Monday, Apr. 29, 1929

Trophy

When you put a black cloth over almost any tall non-symmetrical object it is apt to look mysterious. Yet the people who peered at just such a covered object last week in the lobby of Manhattan's Madison Square Garden did not seem mystified. Perhaps they knew what was underneath the cloth. Florenz Ziegfeld, who was there, looked as though he knew. So did Charles H. Sabin, Walter P. Chrysler, George Palmer Putnam, Kermit Roosevelt, Cosmopolitan's Ray Long, Vanity Fair's Conde Nast and Frank Crownin-shield, Charles Dillingham, Bernarr ("Body-Love") Macfadden, John Ringling, Arthur Hopkins. New York City's Mayor James John Walker was also there and he finally pulled the cloth off. There stood a 500-lb bronze boxer, poised to slug, on a marble pedestal. The glistening figure looked more like Black Jack Johnson, onetime (1908-15) world's heavyweight champion, who stood grinning nearby, than like scowling White Jack Dempsey, who was there also, or like pompadoured White Gene Tunney, the undefeated retired champion, who was idling in the far away Brioni Island.

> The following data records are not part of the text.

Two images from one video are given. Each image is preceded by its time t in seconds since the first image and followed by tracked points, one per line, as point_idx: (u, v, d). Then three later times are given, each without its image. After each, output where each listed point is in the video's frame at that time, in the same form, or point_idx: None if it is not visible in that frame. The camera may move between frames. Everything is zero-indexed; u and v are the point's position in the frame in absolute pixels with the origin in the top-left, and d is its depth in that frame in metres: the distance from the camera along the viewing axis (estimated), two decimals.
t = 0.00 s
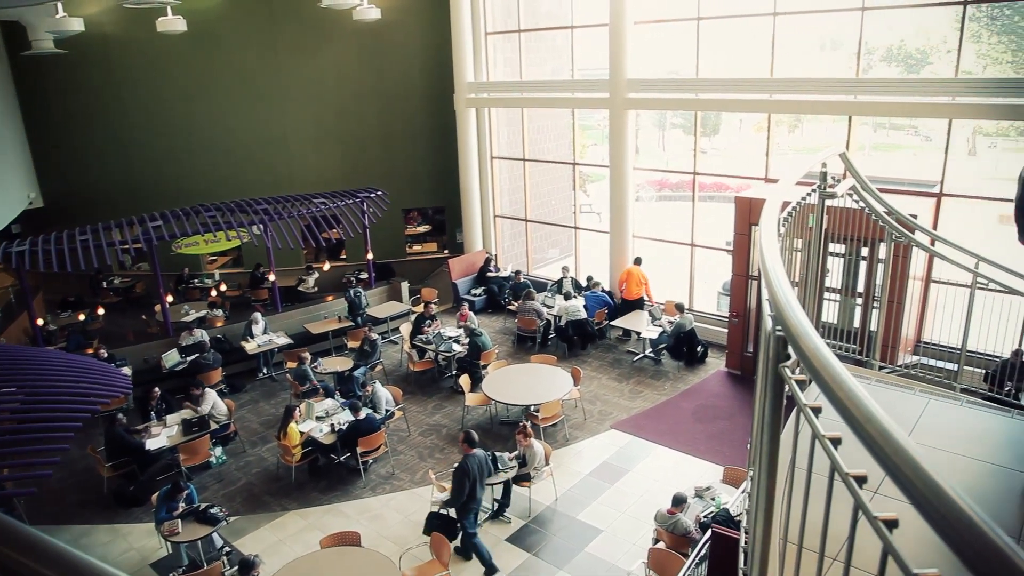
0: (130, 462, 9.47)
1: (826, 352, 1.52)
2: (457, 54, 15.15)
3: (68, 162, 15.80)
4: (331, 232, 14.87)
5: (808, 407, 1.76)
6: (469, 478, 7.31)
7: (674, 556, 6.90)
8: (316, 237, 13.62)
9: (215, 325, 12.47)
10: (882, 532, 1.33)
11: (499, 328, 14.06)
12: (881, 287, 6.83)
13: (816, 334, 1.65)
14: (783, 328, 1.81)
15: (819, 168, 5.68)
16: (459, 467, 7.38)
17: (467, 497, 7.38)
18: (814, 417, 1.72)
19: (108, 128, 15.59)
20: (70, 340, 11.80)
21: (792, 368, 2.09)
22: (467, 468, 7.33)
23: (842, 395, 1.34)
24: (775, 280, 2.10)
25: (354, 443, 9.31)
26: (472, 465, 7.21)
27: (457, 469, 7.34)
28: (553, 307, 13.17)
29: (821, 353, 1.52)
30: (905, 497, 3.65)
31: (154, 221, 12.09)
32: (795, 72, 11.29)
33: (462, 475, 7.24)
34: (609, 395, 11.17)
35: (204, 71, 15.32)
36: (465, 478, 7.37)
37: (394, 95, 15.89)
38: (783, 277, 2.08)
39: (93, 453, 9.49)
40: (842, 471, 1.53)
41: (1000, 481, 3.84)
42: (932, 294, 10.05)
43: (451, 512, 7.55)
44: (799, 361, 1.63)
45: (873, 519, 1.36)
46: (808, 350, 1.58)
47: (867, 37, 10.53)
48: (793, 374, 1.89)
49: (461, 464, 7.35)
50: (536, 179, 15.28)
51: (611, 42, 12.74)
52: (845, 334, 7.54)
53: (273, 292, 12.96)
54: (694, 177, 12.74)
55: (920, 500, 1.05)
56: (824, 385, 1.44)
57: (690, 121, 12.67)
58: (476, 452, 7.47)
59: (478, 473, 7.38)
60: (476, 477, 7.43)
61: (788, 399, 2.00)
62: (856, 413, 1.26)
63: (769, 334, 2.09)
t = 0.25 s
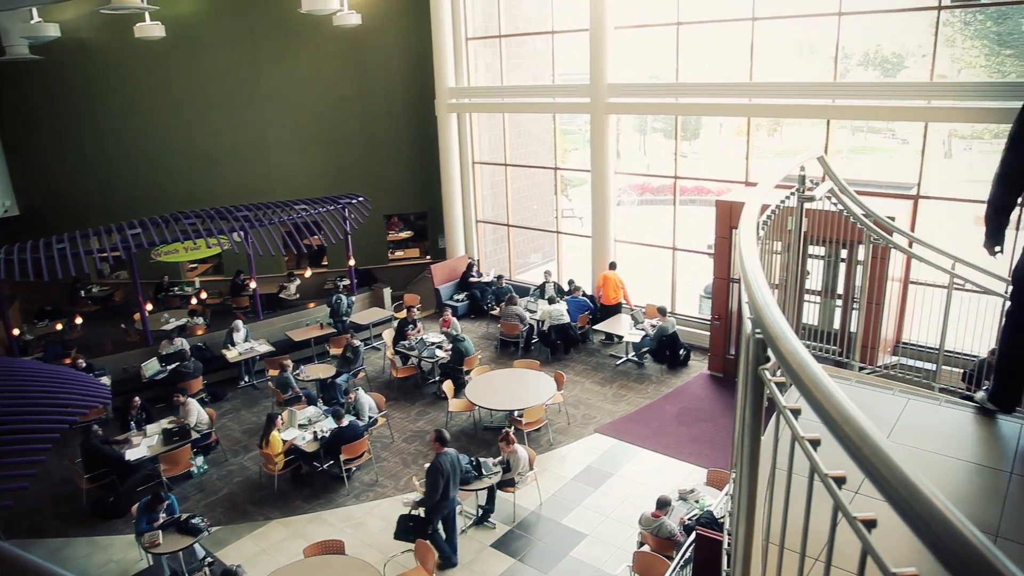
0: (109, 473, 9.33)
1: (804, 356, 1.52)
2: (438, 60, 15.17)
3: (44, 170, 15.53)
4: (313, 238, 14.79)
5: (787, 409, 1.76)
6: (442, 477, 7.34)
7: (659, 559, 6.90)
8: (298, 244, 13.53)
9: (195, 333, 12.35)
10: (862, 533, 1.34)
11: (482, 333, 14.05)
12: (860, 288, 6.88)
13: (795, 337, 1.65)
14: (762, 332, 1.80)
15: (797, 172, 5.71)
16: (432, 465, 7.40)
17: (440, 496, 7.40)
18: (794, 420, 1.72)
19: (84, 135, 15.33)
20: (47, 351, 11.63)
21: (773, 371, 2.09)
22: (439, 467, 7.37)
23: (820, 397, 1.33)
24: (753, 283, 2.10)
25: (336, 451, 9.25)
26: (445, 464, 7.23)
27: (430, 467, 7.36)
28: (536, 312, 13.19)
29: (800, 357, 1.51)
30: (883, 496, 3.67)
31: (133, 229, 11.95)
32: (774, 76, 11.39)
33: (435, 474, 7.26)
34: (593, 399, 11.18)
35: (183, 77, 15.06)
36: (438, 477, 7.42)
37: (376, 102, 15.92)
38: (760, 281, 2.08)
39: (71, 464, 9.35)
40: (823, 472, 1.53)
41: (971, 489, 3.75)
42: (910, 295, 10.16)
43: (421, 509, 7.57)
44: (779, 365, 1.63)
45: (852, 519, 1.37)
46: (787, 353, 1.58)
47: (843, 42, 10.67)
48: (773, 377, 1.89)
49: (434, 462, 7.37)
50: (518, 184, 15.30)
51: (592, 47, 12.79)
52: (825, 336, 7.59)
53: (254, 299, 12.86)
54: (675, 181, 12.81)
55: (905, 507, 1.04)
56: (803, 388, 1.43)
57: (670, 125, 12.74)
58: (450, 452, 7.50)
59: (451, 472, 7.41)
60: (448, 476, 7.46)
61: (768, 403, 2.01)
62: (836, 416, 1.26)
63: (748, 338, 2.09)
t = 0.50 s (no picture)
0: (86, 485, 9.20)
1: (783, 359, 1.52)
2: (417, 66, 15.17)
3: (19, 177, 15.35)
4: (293, 245, 14.70)
5: (766, 412, 1.76)
6: (413, 481, 7.37)
7: (643, 562, 6.91)
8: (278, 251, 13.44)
9: (175, 343, 12.22)
10: (841, 537, 1.34)
11: (464, 339, 14.02)
12: (839, 291, 6.94)
13: (773, 341, 1.65)
14: (740, 335, 1.80)
15: (775, 176, 5.74)
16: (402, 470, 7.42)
17: (411, 501, 7.43)
18: (773, 422, 1.72)
19: (60, 142, 15.16)
20: (23, 362, 11.47)
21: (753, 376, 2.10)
22: (410, 471, 7.38)
23: (798, 399, 1.33)
24: (733, 286, 2.10)
25: (318, 460, 9.17)
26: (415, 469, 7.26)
27: (400, 472, 7.38)
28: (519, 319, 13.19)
29: (778, 360, 1.51)
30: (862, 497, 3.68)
31: (110, 237, 11.80)
32: (751, 82, 11.50)
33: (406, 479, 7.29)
34: (575, 405, 11.19)
35: (163, 83, 14.91)
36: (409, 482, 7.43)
37: (356, 109, 15.88)
38: (739, 285, 2.08)
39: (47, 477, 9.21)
40: (802, 475, 1.55)
41: (945, 492, 3.54)
42: (887, 297, 10.27)
43: (393, 515, 7.60)
44: (757, 368, 1.63)
45: (831, 522, 1.39)
46: (765, 356, 1.58)
47: (820, 48, 10.80)
48: (752, 381, 1.89)
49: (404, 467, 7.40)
50: (499, 190, 15.33)
51: (571, 53, 12.84)
52: (805, 338, 7.64)
53: (234, 308, 12.75)
54: (655, 186, 12.87)
55: (883, 507, 1.04)
56: (782, 392, 1.43)
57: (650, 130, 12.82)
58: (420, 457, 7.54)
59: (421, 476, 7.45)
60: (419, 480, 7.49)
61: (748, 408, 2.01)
62: (814, 419, 1.26)
63: (728, 343, 2.09)
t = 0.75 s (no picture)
0: (65, 498, 9.07)
1: (763, 363, 1.51)
2: (399, 74, 15.19)
3: None
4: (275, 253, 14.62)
5: (747, 417, 1.75)
6: (382, 487, 7.41)
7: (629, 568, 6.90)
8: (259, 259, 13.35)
9: (155, 353, 12.09)
10: (822, 541, 1.34)
11: (447, 346, 13.99)
12: (819, 296, 6.99)
13: (753, 346, 1.64)
14: (720, 340, 1.80)
15: (755, 181, 5.76)
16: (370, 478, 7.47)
17: (382, 506, 7.47)
18: (754, 427, 1.71)
19: (37, 151, 14.92)
20: None
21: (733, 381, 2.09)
22: (378, 478, 7.41)
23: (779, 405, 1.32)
24: (712, 291, 2.10)
25: (302, 469, 9.10)
26: (384, 476, 7.32)
27: (369, 480, 7.39)
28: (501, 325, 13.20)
29: (759, 365, 1.51)
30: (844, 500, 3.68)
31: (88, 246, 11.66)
32: (731, 88, 11.61)
33: (374, 486, 7.34)
34: (559, 411, 11.19)
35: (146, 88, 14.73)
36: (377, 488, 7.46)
37: (339, 116, 15.88)
38: (719, 290, 2.07)
39: (25, 491, 9.06)
40: (782, 479, 1.54)
41: (927, 494, 3.56)
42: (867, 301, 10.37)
43: (364, 521, 7.65)
44: (738, 374, 1.62)
45: (811, 525, 1.39)
46: (745, 362, 1.58)
47: (799, 54, 10.91)
48: (732, 386, 1.90)
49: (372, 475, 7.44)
50: (481, 197, 15.34)
51: (553, 61, 12.89)
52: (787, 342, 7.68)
53: (216, 317, 12.64)
54: (637, 192, 12.94)
55: (866, 514, 1.05)
56: (763, 397, 1.43)
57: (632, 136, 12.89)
58: (388, 463, 7.59)
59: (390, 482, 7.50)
60: (387, 486, 7.54)
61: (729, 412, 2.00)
62: (795, 425, 1.25)
63: (707, 347, 2.08)
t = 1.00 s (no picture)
0: (42, 511, 8.91)
1: (740, 366, 1.53)
2: (379, 80, 15.17)
3: None
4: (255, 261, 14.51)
5: (726, 420, 1.77)
6: (355, 491, 7.47)
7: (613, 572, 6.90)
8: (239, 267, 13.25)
9: (134, 363, 11.96)
10: (800, 541, 1.35)
11: (429, 352, 13.96)
12: (798, 298, 7.05)
13: (732, 349, 1.66)
14: (699, 344, 1.81)
15: (733, 185, 5.81)
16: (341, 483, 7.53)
17: (356, 510, 7.53)
18: (733, 430, 1.73)
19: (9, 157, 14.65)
20: None
21: (712, 385, 2.10)
22: (350, 482, 7.47)
23: (756, 408, 1.34)
24: (690, 296, 2.11)
25: (284, 478, 9.02)
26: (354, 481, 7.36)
27: (340, 485, 7.43)
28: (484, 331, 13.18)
29: (736, 368, 1.52)
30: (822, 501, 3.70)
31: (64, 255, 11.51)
32: (710, 93, 11.70)
33: (345, 491, 7.38)
34: (542, 416, 11.20)
35: (127, 93, 14.58)
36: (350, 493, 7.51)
37: (319, 122, 15.81)
38: (697, 294, 2.09)
39: None
40: (761, 481, 1.56)
41: (905, 493, 3.59)
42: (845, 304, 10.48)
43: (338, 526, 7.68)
44: (717, 378, 1.63)
45: (789, 526, 1.40)
46: (723, 365, 1.59)
47: (776, 60, 11.02)
48: (712, 390, 1.91)
49: (342, 480, 7.51)
50: (462, 202, 15.35)
51: (532, 66, 12.93)
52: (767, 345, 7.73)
53: (195, 325, 12.53)
54: (618, 197, 12.98)
55: (848, 519, 1.05)
56: (741, 401, 1.44)
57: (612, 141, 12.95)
58: (359, 468, 7.66)
59: (360, 487, 7.56)
60: (359, 490, 7.59)
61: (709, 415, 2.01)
62: (772, 428, 1.27)
63: (686, 351, 2.09)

Retired Champion Tunney is a co-donor of the trophy designed to encourage young men to try to be his successor. The other donor is William Muldoon, 83, old-time sporting figure, now a N. Y. State boxing official and affluent health farmer. Elimination fights will be held and then some one's name will be added to the following list on the Tunney-Muldoon Trophy's marble pedestal: JOHN L. SULLIVAN (1882-1892) JAMES J. CORBETT (1892-1897) ROBERT L. FITZSIMMONS (1897-1899) JAMES J. JEFFRIES (1899-1906) TOMMY BURNS (1906-1908) JACK JOHNSON (1908-1915) JESS WILLARD (1915-1919) JACK DEMPSEY (1919-1926) GENE TUNNEY (1926-1928) The sculptor who executed the figure was Mahonri Young, grandson of the late potent Brigham Young of Salt Lake City. Looming largest to have his name engraved is Max Schmeling, "Dempsey of Germany."